Other animals are also being examined. Scientists have discovered rats can gnaw through cans, thanks to teeth made of crossed rods of a calcium compound embedded in stringy collagen and reinforced with particles of the mineral titania.
The shells of beetles, the spines of sea urchins, and the stringy strength of human scar tissue are other promising materials.

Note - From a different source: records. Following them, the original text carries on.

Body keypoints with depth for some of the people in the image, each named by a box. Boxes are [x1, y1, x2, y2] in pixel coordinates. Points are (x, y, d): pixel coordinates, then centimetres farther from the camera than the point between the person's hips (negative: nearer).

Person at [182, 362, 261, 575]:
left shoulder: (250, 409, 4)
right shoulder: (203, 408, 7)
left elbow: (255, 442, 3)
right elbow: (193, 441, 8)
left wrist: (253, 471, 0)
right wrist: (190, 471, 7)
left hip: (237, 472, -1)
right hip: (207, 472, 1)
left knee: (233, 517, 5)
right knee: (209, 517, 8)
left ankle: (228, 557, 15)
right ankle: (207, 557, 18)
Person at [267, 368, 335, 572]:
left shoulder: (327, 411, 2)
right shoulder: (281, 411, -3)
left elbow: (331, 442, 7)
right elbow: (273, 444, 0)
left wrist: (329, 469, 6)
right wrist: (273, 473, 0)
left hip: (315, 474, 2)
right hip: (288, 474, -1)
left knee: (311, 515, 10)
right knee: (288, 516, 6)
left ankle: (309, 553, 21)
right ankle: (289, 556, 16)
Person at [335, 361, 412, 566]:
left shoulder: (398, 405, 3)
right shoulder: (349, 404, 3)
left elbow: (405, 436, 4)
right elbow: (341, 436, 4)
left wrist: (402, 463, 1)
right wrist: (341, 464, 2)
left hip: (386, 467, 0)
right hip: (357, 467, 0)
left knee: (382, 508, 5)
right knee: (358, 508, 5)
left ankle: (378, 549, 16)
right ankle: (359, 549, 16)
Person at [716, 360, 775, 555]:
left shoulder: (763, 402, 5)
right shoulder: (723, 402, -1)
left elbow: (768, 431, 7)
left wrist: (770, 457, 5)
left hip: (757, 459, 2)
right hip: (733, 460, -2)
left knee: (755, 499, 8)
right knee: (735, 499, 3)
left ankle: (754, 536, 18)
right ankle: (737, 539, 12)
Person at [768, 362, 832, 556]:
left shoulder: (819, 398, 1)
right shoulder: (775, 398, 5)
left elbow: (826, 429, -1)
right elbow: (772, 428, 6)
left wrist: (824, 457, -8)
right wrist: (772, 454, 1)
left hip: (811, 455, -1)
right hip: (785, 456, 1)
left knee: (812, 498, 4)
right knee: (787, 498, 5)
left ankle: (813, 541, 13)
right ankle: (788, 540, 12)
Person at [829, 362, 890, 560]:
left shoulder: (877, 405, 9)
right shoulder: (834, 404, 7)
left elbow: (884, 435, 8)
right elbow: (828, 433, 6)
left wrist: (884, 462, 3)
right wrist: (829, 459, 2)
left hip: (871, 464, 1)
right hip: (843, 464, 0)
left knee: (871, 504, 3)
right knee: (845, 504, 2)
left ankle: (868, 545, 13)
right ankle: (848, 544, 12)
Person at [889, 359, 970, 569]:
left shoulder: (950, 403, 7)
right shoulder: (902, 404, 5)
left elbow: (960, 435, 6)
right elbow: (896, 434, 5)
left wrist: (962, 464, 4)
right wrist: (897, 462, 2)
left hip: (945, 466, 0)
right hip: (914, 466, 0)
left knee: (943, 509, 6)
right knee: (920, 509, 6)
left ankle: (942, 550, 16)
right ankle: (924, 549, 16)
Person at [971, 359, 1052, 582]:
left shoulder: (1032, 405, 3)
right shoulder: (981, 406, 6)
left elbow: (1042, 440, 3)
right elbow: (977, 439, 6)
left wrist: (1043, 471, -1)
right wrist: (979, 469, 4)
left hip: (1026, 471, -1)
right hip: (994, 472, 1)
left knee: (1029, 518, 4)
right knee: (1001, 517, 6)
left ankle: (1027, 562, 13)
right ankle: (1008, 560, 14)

Beetle shells, for example, are being examined as possible models of complex molecular construction for aircraft wings that could withstand the stresses of a proposed plane that could jet from New York to Tokyo in two hours.
Aksay said tank armor is just one application of his abalone research. "I do it for biomedical reasons," he said. "I play the game (with the military) because they are a source of funding."
If humans can mimic nature's skill with abalone, the result could be the repair or replacement of bone and teeth. "We may actually grow bone or teeth on site," he said.
Aksay is collaborating with Clement Furlong of the UW's division of medical genetics to explore abalone further.
Furlong plans to begin work in May to identify the proteins that make up abalone shell. Using genetic engineering, he then hopes to insert genetic instructions in bacteria cells telling them to make the protein, and then see if the proteins will combine spontaneously to artificially build the shell structure. He calls this "bio-duplication."
Furlong said there are a host of materials in nature, such as deer antler, that could have uses in both healing or everyday materials.
This in turn could lead to techniques to treat or repair diseases that break down connective tissues.
Aksay said ceramic wood techniques could also be applied to make paper magnetic, useful for copying machines.
Other uses for new ceramic technology include filters, capacitators and material for submarine hydrophones.
Aksay thinks ceramic wood is too good an idea, both durable and cheap, to drop. "The silica needed to do this is the most abundant substance on Earth," he said.